• Work required: Copy out all lines of the listing below that hold "none".

• Source records:

__________________________________________________

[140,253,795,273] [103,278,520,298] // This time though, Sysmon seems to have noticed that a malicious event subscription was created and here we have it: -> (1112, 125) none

__________________________________________________

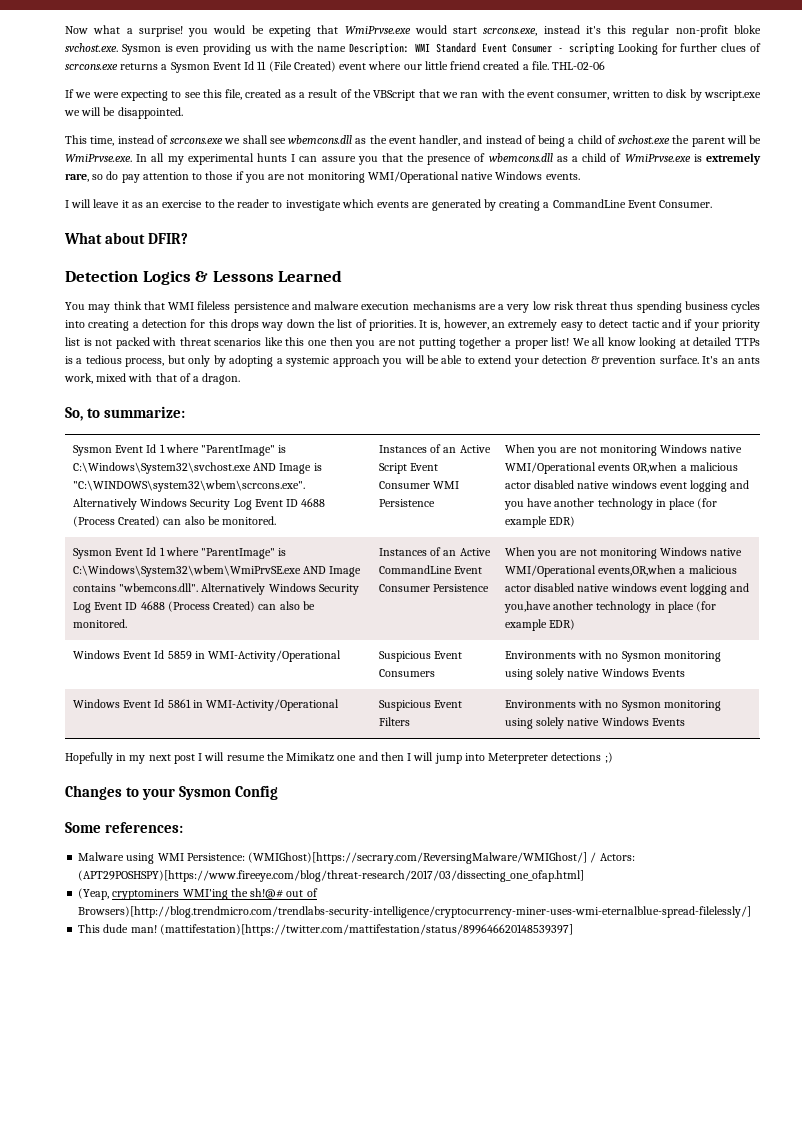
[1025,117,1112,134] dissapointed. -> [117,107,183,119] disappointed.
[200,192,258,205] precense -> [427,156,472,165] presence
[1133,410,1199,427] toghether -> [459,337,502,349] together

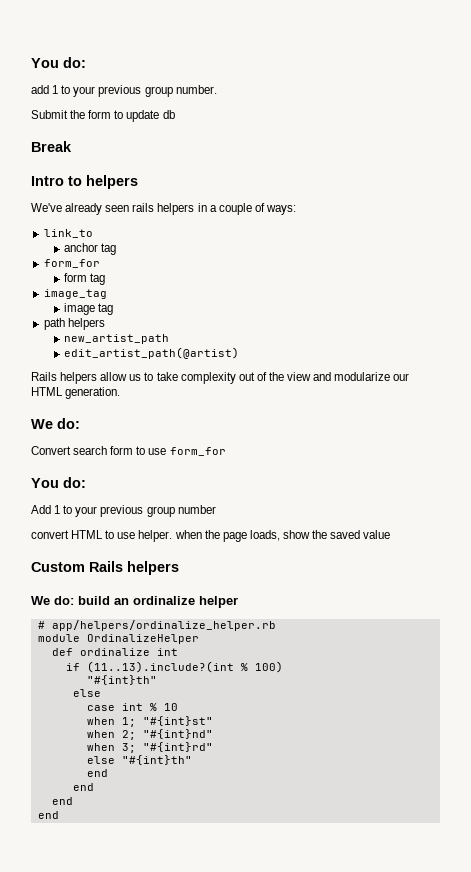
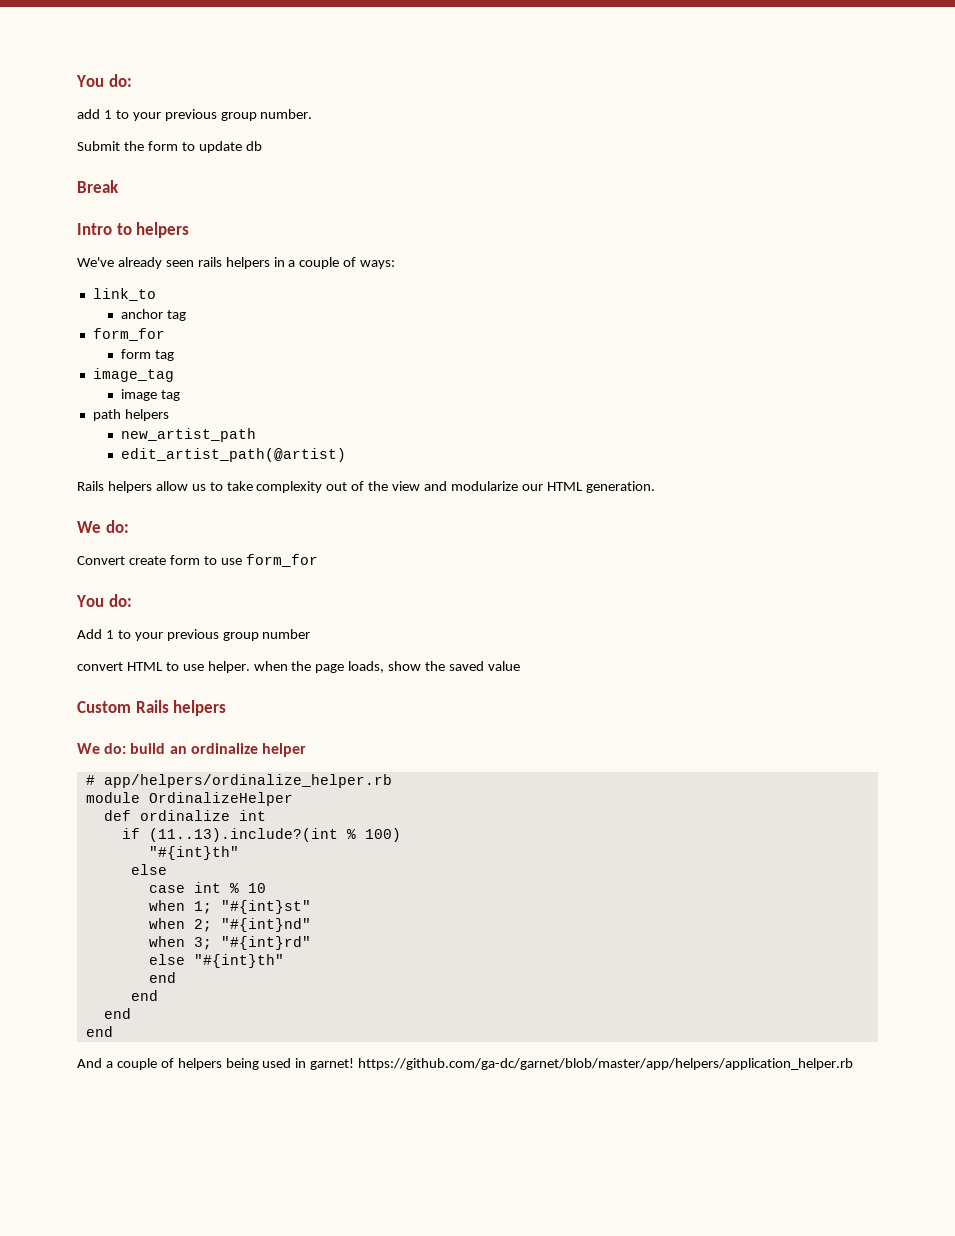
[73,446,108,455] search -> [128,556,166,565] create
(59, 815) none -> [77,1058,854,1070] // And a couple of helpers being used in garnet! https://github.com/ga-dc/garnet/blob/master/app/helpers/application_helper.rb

__________________________________________________

• Exercise response:
[140,253,795,273] [103,278,520,298] // This time though, Sysmon seems to have noticed that a malicious event subscription was created and here we have it: -> (1112, 125) none
(59, 815) none -> [77,1058,854,1070] // And a couple of helpers being used in garnet! https://github.com/ga-dc/garnet/blob/master/app/helpers/application_helper.rb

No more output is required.